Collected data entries
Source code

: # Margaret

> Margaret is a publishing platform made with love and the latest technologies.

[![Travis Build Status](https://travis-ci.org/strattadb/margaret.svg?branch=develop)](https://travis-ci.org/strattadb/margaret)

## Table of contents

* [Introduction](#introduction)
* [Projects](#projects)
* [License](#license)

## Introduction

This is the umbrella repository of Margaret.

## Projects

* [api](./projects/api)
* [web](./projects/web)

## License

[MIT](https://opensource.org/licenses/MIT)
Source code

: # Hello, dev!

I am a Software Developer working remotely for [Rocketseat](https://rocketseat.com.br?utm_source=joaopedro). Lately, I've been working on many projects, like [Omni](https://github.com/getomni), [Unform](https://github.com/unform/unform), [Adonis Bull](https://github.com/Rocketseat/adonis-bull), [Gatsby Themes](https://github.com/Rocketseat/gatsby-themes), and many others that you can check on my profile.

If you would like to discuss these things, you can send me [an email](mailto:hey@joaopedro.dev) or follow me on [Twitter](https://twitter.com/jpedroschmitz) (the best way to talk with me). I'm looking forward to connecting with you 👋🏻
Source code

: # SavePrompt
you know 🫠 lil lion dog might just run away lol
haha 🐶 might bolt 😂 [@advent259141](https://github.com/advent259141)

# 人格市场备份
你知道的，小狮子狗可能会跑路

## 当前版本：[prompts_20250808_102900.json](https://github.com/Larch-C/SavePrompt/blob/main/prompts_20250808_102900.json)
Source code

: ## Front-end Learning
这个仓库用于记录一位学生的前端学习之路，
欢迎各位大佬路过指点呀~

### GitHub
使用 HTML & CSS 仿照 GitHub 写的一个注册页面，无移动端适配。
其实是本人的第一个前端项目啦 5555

WORK INSTRUCTIONS -> The required answer is each line of the entries containing the string "with".

RESPONSE ->
> Margaret is a publishing platform made with love and the latest technologies.
If you would like to discuss these things, you can send me [an email](mailto:hey@joaopedro.dev) or follow me on [Twitter](https://twitter.com/jpedroschmitz) (the best way to talk with me). I'm looking forward to connecting with you 👋🏻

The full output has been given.